Marfa is a small town in the high desert in West Texas. Population around 1800. It’s an arts destination. Marfa’s in Presidio County, one of the poorest counties in the United States.
Marfa has one traffic signal that blinks. At least that’s all I remember seeing. If you go you must visit Marfa Burritos. Fantastic. It’s Ramona’s joint. As you leave, Ramona will say farewell with a cheerful “Adios Guapos!” I went there for breakfast and lunch, and would have gone for dinner if it was still open. Anthony Bourdain was there while we were visiting. We talked about Puerto Rico a bit. He said: I got lots of love for Puerto Rico. Bourdain ordered the asado. I went for the egg & chorizo. You can’t go wrong either way.
Be sure to stop here.
Outdoor dining @ Marfa Burrito
Ramona: she’s always happy to see you.
Some of my closest friends here in SF don’t want any more development. Or they wonder if the city’s built-out. Yet they’re both involved in facilities development projects for permanently affordable arts space. Arts people. They’re brilliant, inspiring to me. They save lives, including mine. The whole thing with money and architects and engineers and developers and construction – i.e. development – is hard, but it’s what we have to do if we want affordable living or work space. Unless we lived in Marfa. My friends grew up in the city or have been in the city for decades. One of my friends hates this guy Ron Conway; she blames him for the affordable housing crisis. Another wonders: Is there a point where the city is full? The specter of Manhattan looms.
My California cycling legend buddy Tony Tom grew up at Jones and Broadway. He remembers doing wheelies in the middle of the street. He said he could do that because no cars would pass by, back in the day.

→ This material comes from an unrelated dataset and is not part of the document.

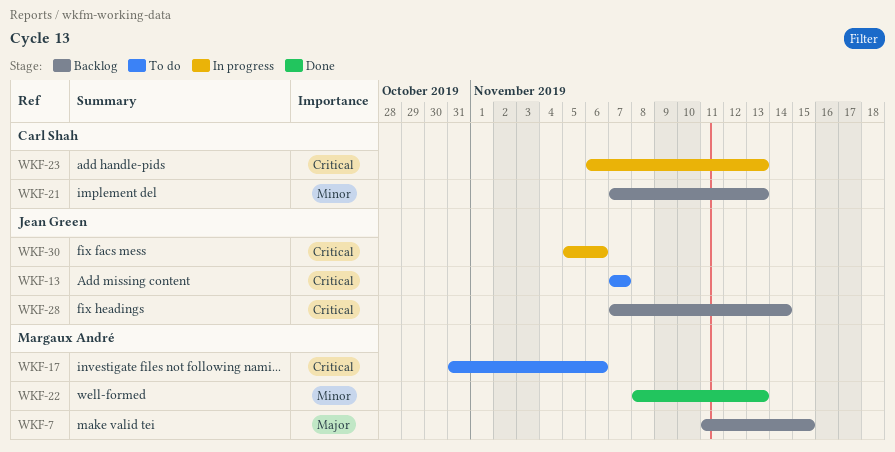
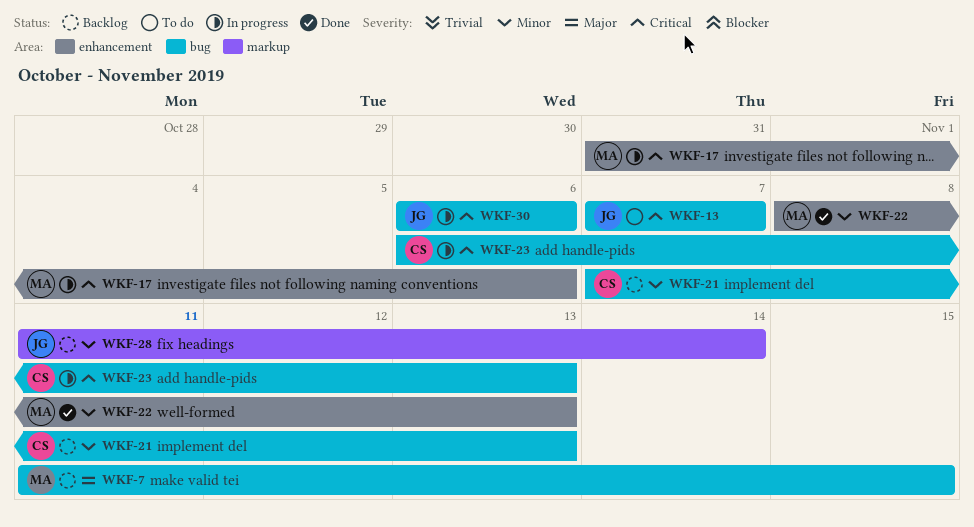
WKF-17, status: To do -> In progress
WKF-28, priority: Critical -> Minor
WKF-28, start: Nov 7 -> Nov 11
WKF-30, start: Nov 5 -> Nov 6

Tony with his daughters. Tony owns the coolest bike shop anywhere: A Bicycle Odyssey in Sausalito.
I suppose I always thought of cities as ever-evolving cauldrons of people, economies, cultures, civilizations. I never considered the prospect of a static city until I moved to San Francisco and learned of its deeply conservative, anti-city ethos.
I look at much of San Francisco, with its landscape of one and two-story buildings within minutes walk of major public transit stations, and I don’t get the references to Manhattan. Not even Queens or Brooklyn for that matter. My friends are probably talking about the giant, blunt force redevelopment projects like the Embarcadero Center and Yerba Buena. I can see how those projects left a long, traumatic, residual stream of anti-development sentiments in their wake.
I don’t know Ron Conway; maybe he’s an asshole. I saw he is a major contributor to anti-gun violence efforts; that impresses me as a very good thing. Either way, it’s arguably better to build affordable space than to endlessly fixate on one asshole or one benefactor. So I’m happy for my arts friends’ real estate development projects.
On the other hand, what if Jeff Bezos chooses Marfa for HQ2? If I were a Marfa resident, I’d be all over opposing that.